§ **RECORD EXTRACTS**
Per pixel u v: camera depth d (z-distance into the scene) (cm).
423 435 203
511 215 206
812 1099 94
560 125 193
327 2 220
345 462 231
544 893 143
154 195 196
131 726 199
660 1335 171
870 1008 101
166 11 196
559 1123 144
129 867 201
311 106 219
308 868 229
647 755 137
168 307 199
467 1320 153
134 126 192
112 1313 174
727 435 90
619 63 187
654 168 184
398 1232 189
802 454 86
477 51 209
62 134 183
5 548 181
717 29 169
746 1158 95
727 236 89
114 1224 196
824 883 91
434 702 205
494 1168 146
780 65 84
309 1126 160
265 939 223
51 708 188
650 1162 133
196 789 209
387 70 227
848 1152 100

§ **TASK DETAILS**
An accurate, complete transcription of the records above is needed.

§ **SOLUTION**
Per pixel u v: camera depth d (z-distance into the scene) (cm).
423 435 203
511 215 206
812 1099 94
560 125 193
327 2 220
345 462 231
544 893 143
154 195 196
131 726 199
660 1335 171
870 1008 101
166 11 196
559 1123 144
129 867 201
311 106 219
308 868 229
647 755 137
168 307 199
467 1320 153
134 126 192
112 1313 174
727 435 90
619 63 187
654 168 184
398 1232 189
802 454 86
477 51 209
62 134 183
5 548 181
717 29 169
746 1158 95
727 236 89
114 1224 196
824 883 91
434 702 205
494 1168 146
780 65 84
309 1126 160
265 939 223
51 708 188
650 1162 133
196 789 209
387 70 227
848 1152 100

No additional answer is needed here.